To translate is “to say almost the same thing”, in the words of the Italian writer Umberto Eco. A whole world is contained in this “almost”. To translate is to confront the other, the different, the unknown. It is often the essential prerequisite for those who want to access a universal, multiple, diverse culture. It is therefore no coincidence that the League of Nations took up the issue in the 1930s, envisaging the creation of an Index Translationum.
Taken over by UNESCO in 1948, this Index allowed the first census of translated works in the world. Two years later, the Representative Works programme was launched to translate masterpieces of world literature. UNESCO's support for the publication last year of a lexicon of words from indigenous languages of Mexico that are untranslatable into Spanish is a continuation of these efforts.
Although their disappearance was predicted as early as the 1950s, translators – who are most often women – have never been as numerous as they are today. The machines developed in the aftermath of the war have not been able to outdo this behind-the-scenes profession. Nor have digital translation tools, which have become the standard feature of our globalized conversations, even if they have contributed to transforming the job.
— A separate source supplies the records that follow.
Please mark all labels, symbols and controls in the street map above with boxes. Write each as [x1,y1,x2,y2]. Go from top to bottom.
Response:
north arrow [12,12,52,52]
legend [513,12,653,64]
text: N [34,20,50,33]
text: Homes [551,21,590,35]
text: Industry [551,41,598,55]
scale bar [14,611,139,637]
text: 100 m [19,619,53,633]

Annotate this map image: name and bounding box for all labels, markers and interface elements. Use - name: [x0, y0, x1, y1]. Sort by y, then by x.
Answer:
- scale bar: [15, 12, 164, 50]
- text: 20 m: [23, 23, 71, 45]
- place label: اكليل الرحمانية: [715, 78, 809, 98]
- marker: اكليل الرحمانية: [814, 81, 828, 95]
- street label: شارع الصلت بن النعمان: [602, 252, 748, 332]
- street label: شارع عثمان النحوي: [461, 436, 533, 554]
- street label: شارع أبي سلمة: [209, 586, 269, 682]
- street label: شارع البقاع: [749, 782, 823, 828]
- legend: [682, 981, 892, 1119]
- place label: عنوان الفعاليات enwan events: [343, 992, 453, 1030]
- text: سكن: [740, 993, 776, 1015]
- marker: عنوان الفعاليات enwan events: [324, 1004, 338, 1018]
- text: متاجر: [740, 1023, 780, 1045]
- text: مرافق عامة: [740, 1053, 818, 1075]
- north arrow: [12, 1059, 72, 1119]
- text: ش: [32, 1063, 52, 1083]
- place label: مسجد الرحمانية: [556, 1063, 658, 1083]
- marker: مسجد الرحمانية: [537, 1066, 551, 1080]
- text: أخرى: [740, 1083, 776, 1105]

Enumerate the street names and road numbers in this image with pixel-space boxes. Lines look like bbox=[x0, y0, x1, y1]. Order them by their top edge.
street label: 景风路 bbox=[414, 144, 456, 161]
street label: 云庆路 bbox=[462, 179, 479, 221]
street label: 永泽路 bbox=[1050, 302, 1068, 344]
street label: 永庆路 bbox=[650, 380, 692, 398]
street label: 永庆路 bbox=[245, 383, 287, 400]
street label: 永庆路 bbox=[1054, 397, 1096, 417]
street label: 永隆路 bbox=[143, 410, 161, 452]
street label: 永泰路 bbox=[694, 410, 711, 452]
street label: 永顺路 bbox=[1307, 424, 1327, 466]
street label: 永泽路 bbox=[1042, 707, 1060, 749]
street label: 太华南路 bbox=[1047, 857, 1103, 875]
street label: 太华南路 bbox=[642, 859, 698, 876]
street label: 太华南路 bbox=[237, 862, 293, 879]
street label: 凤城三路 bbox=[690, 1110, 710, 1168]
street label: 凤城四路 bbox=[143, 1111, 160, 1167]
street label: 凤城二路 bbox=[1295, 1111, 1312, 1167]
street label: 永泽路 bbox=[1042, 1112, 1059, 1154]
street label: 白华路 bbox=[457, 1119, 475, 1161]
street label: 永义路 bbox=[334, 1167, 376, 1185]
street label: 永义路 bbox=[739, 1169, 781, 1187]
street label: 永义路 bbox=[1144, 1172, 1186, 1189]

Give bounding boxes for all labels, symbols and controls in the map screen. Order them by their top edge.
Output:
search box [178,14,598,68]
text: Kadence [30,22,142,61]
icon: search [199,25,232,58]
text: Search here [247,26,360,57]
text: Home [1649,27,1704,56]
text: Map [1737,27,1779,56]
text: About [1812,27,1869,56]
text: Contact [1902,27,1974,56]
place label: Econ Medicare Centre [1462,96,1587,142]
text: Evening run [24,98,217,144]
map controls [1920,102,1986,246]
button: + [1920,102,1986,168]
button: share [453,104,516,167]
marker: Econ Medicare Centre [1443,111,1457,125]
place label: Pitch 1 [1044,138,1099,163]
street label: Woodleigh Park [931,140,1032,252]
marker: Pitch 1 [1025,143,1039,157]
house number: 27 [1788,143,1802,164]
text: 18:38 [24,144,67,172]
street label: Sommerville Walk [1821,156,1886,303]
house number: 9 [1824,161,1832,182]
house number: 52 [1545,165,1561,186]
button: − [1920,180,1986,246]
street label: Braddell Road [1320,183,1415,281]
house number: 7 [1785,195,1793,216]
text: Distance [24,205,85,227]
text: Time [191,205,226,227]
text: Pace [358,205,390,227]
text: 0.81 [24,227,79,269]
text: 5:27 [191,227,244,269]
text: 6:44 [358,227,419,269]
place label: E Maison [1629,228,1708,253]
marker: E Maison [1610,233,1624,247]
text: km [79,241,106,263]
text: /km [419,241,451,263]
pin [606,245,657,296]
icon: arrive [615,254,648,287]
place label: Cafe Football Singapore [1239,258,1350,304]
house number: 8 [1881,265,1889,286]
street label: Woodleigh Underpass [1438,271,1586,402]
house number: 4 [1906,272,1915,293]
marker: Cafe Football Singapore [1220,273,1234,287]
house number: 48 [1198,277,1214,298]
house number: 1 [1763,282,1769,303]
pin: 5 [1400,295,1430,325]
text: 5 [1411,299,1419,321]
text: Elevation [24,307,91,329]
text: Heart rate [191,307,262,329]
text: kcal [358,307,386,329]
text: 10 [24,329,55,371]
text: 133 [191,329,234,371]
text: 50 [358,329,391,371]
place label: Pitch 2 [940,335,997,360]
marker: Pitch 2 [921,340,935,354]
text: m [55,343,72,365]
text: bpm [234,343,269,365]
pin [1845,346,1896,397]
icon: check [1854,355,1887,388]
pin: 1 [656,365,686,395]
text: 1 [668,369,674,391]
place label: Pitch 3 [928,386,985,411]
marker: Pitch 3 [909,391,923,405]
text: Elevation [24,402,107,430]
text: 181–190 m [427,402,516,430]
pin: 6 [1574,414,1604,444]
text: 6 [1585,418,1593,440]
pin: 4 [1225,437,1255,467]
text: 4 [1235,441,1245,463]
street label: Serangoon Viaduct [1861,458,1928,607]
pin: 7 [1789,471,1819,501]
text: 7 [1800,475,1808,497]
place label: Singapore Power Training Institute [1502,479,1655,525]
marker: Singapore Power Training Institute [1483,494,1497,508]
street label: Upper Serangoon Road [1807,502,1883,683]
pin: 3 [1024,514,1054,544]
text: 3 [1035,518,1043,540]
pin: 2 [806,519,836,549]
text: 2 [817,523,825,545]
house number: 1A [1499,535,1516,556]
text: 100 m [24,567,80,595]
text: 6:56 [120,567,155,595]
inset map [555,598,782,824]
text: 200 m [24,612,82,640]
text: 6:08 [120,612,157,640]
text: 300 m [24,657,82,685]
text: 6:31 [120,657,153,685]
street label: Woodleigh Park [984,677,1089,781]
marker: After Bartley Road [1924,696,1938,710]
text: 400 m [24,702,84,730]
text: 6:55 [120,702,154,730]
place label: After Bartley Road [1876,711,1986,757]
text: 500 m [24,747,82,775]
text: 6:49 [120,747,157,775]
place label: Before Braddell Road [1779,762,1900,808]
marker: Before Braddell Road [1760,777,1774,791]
This is because language is more than just a means of communication. It is that, and much more. It is what written or oral works make of it, contributing to forge what is sometimes called the ‘genius of the language’, which the most powerful applications cannot restore.
For to translate is to question the unconsidered in language, to confront its equivocations, to bring to light the richness, the gaps and the levels of meaning that are revealed in the passage from one language to another. It also means, through this confrontation with the other, questioning one's own language, one's culture, one's self. It is therefore essential to preserve the vitality of multilingualism so that everyone can speak and think in their own language. This is what is at stake in the International Decade of Indigenous Languages (2022-2032), which draws attention to the critical situation of many languages threatened with extinction.
In an era marked by the quest for identity, translation remains an irreplaceable remedy against withdrawal from others. For without it, as the Franco-American author George Steiner wrote, “we would live in provinces surrounded by silence.”